Уход Джозефа заставил диссидентов пораскинуть умом. Тэтчер, к которой уже обращались, зондируя почву, несколько заднескамеечников, но которая до последнего поддерживала Джозефа, решила больше не оставаться в тени. Кто-то должен был выступить в поддержку нового подхода, но никто не вызывался сделать это. «Мы просто не можем допустить такого, — говорила она в дружеской беседе {6}. — Как партия мы обязаны что-то предпринять». Ведь оставлять лидером Хита, заведомого неудачника с его дискредитировавшей себя политикой, означало бы еще больше ухудшать будущие шансы консерваторов. «Отрицать, что мы не оправдали ожиданий народа, бесполезно и самонадеянно, — заявила она. — Правительства, успешно справляющиеся со своими обязанностями, побеждают на выборах. Равно как и партии, проводящие приемлемую для широких масс политику. Мы же потерпели поражение».

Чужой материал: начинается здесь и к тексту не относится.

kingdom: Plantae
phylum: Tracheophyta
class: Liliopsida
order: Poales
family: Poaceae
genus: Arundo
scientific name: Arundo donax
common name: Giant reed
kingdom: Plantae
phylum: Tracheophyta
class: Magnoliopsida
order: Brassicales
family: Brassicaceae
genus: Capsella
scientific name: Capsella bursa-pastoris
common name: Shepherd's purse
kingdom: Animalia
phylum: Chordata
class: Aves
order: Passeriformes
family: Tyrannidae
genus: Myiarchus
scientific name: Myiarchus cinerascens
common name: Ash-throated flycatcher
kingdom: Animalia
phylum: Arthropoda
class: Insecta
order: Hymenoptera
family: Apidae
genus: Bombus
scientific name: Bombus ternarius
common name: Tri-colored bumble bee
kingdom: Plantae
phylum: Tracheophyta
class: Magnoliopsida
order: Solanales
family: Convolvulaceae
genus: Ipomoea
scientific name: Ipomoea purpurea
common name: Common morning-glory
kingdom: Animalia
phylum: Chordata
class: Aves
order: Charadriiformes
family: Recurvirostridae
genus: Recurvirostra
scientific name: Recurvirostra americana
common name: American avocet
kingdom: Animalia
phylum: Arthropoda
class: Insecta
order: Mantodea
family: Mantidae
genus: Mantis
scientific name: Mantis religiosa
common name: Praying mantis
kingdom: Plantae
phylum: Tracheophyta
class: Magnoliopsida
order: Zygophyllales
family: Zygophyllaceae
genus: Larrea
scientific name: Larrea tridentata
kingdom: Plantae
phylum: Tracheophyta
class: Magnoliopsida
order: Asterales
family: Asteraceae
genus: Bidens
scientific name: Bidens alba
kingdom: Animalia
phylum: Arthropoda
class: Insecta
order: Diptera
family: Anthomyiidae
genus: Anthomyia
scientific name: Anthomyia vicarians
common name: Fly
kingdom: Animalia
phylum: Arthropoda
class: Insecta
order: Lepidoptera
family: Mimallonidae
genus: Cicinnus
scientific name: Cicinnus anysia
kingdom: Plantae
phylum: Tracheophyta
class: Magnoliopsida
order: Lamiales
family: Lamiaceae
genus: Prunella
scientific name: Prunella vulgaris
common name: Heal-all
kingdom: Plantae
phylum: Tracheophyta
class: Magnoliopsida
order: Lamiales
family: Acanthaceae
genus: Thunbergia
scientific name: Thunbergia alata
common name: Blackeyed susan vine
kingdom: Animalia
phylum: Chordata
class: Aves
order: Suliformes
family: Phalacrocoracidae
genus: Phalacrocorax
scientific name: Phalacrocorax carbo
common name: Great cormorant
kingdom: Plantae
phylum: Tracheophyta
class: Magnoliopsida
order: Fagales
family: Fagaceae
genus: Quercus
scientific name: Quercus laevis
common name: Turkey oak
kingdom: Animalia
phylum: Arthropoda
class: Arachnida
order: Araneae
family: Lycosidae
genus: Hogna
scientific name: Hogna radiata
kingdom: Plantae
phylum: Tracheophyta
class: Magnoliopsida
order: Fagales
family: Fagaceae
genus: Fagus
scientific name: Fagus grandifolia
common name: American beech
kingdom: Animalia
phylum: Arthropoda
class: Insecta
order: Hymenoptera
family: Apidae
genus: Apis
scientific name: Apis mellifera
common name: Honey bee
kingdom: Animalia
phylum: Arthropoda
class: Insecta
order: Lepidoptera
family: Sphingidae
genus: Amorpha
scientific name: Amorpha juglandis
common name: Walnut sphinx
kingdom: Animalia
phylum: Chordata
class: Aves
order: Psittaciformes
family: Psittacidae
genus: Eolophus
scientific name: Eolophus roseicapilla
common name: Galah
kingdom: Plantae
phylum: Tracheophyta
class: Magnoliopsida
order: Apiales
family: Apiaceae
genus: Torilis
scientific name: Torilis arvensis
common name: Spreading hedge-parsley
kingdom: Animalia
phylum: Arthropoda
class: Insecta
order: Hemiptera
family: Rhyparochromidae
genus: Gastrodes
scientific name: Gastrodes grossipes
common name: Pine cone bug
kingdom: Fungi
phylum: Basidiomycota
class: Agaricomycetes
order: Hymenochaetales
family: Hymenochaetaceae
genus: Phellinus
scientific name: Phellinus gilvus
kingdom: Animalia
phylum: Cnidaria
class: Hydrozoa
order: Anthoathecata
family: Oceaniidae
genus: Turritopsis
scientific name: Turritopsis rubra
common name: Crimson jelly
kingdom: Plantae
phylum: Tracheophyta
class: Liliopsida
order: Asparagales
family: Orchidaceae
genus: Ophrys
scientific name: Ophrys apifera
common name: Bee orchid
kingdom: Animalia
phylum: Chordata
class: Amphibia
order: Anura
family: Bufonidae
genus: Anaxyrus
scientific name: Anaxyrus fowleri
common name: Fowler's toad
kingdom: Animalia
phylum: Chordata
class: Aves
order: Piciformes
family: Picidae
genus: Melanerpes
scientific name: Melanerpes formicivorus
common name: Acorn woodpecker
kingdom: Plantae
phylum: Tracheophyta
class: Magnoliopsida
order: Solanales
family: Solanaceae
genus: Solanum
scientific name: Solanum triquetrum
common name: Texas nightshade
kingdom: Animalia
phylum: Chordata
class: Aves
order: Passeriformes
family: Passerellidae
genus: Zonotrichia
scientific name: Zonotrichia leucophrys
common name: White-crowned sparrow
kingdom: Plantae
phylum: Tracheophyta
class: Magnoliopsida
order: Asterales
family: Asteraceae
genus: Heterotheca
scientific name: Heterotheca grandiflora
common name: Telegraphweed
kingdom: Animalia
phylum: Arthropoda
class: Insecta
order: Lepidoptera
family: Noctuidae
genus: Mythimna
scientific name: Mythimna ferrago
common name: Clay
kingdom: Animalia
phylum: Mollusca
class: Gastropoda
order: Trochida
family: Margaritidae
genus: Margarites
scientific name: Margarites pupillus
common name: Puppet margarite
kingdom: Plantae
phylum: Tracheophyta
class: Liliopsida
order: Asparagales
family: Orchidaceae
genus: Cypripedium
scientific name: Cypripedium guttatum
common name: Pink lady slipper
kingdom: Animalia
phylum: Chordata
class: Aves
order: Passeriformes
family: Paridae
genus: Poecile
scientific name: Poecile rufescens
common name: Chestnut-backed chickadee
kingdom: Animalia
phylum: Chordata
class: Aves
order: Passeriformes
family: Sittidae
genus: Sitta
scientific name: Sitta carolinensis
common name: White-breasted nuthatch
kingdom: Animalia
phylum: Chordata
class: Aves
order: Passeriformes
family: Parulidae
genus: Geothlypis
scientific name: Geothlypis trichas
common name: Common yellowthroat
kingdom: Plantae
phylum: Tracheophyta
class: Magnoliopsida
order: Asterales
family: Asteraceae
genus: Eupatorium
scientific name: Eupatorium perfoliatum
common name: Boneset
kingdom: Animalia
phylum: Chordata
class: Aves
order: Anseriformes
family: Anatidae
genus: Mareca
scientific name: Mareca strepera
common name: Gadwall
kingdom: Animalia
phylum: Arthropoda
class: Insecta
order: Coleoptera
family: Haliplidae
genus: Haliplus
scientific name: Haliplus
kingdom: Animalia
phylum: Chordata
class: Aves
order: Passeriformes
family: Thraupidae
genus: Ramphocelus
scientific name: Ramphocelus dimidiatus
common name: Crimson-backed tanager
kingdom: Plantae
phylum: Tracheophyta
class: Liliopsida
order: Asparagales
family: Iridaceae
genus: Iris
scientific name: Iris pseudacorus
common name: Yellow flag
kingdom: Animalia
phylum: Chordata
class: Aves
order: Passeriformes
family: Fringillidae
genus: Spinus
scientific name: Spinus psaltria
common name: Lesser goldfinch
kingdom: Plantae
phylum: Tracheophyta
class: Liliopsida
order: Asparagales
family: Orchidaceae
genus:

Никто не считал Тэтчер возможной победительницей. «По-моему, никому тогда и в голову не приходило, что Маргарет может составить серьезную конкуренцию», — признался Джеймс Прайор, входивший в кабинет Хита как лидер палаты общин {7}. Однако она возглавляла борьбу оппозиции против лейбористского законопроекта о государственном бюджете и делала это блистательно. Благодаря знанию всех тонкостей законопроекта и всей цифири она играла первую скрипку в парламентских дебатах. Этого было бы еще недостаточно для того, чтобы сделать ее кандидатом в лидеры. Чашу весов склонило то, что она оказалась единственным консерватором, готовым бросить вызов Хиту.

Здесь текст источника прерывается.